TASK REQUIREMENTS —
1. In two sentences, summarize the passage about the circus.
2. Reproduce the part of the passage about the circus that opens with the words containing "My earliest memories" and closes with "hosed down again.".

EXCERPTED PASSAGE —
My earliest memories begin, I suppose, with a journey down the block to see the circus come to town. My mother carried or led me to watch all the activity. It seemed a bit confusing with so many people and animals milling around. Perhaps that is what made it so memorable.
Toward the end we followed a group of elephants being led by their trainers across a field, up a dike to a stream of water. They enjoyed spraying water on themselves and each other. Some rolled in the mud and then hosed down again.
I remember clinging in fear to my mother’s neck, gaping in wide-eyed amazement unable to wrench my eyes from the terrible sight of those strange animals sucking water up their noses and blowing it out over their backs. All in all, it was a frightful, but fascinating thing to behold.

SUPPLIED DATA —
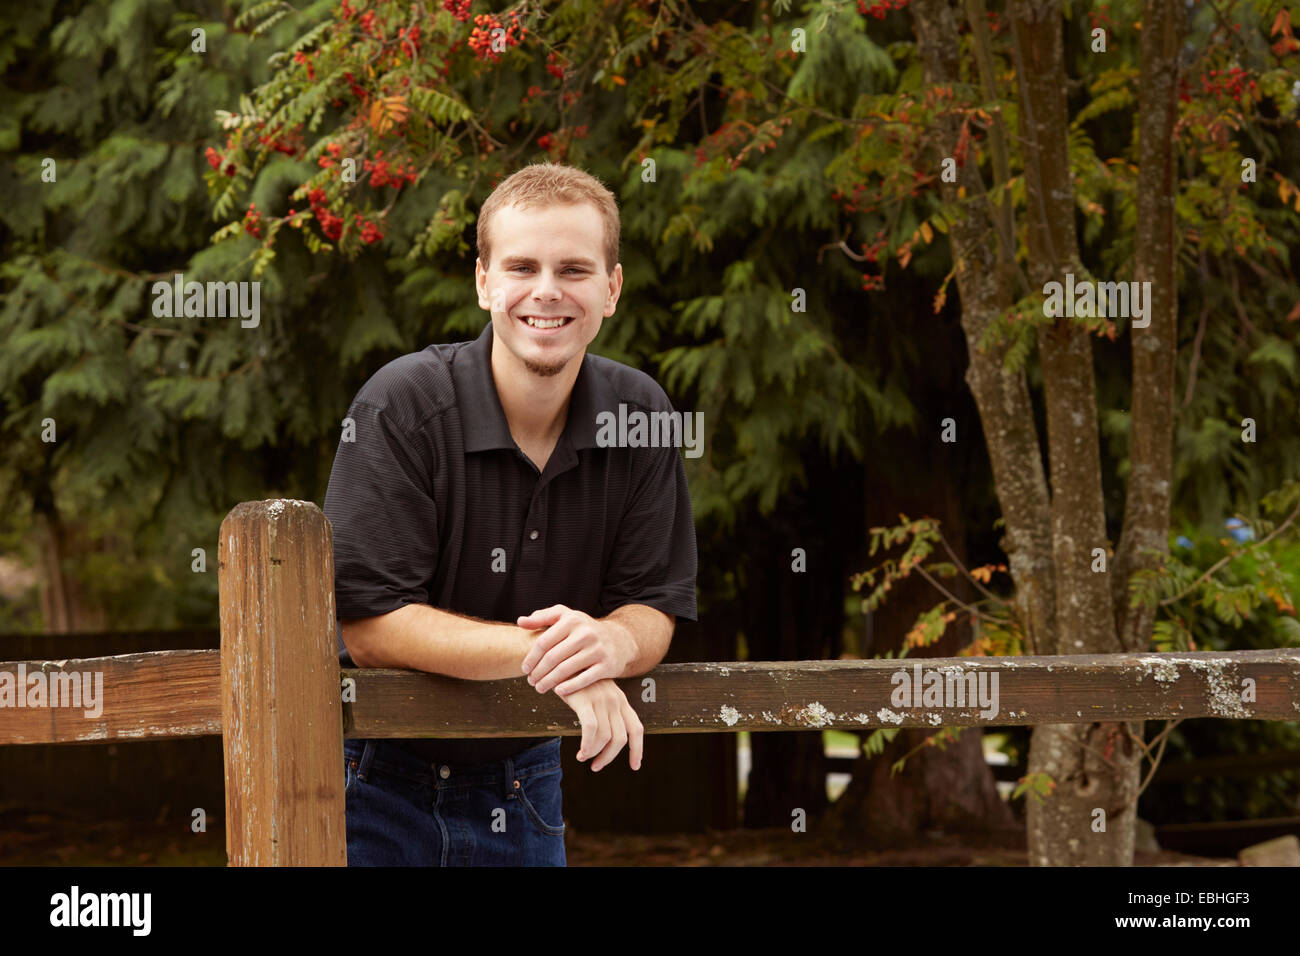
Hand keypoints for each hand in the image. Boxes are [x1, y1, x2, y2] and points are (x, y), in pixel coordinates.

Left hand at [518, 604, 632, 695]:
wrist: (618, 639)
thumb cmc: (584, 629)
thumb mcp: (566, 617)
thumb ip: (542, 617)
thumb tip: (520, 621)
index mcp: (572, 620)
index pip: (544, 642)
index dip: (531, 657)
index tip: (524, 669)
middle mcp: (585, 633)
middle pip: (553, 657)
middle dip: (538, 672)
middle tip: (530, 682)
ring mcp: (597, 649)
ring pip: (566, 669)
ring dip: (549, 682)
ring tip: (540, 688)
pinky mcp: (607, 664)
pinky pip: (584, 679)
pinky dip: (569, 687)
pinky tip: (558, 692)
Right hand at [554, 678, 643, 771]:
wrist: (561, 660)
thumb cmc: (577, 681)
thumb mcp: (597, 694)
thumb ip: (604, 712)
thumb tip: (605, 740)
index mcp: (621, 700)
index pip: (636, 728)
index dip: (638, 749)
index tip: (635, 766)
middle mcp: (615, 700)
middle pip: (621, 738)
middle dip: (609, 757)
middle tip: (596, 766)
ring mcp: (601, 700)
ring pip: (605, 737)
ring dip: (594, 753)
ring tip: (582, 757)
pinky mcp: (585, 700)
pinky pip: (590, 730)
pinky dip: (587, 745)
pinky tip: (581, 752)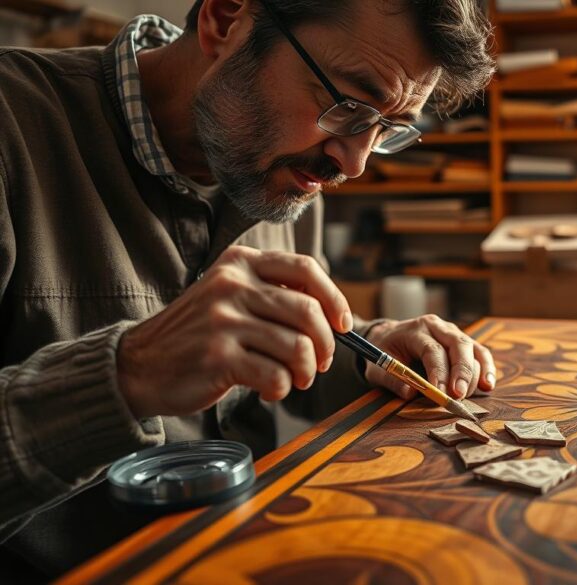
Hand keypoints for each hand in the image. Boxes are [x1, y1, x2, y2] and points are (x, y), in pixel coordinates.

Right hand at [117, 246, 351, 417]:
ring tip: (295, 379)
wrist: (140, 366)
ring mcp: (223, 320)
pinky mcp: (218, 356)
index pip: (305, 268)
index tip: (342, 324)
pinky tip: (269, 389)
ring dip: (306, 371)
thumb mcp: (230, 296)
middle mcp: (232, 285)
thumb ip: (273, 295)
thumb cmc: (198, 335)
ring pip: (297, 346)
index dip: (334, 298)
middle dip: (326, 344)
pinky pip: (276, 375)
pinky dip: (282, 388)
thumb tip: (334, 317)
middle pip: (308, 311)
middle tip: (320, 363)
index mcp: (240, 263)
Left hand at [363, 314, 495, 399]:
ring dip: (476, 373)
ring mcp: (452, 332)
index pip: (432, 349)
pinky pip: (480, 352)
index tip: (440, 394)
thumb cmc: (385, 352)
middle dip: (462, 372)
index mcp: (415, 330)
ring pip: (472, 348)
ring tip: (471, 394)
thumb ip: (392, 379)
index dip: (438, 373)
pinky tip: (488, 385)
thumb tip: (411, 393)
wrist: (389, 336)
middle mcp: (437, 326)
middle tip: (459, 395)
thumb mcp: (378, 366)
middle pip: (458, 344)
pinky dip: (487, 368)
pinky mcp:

RESULTS IN ORDER —
1. The writer's earliest memory is of being carried or led down the block by their mother to watch the circus come to town, a confusing scene of many people and animals. Near the end they followed elephants to a stream, where the animals sprayed water on themselves and each other, a sight the writer watched while clinging in fear to their mother's neck and found frightful but fascinating.

2.
My earliest memories begin, I suppose, with a journey down the block to see the circus come to town. My mother carried or led me to watch all the activity. It seemed a bit confusing with so many people and animals milling around. Perhaps that is what made it so memorable.
Toward the end we followed a group of elephants being led by their trainers across a field, up a dike to a stream of water. They enjoyed spraying water on themselves and each other. Some rolled in the mud and then hosed down again.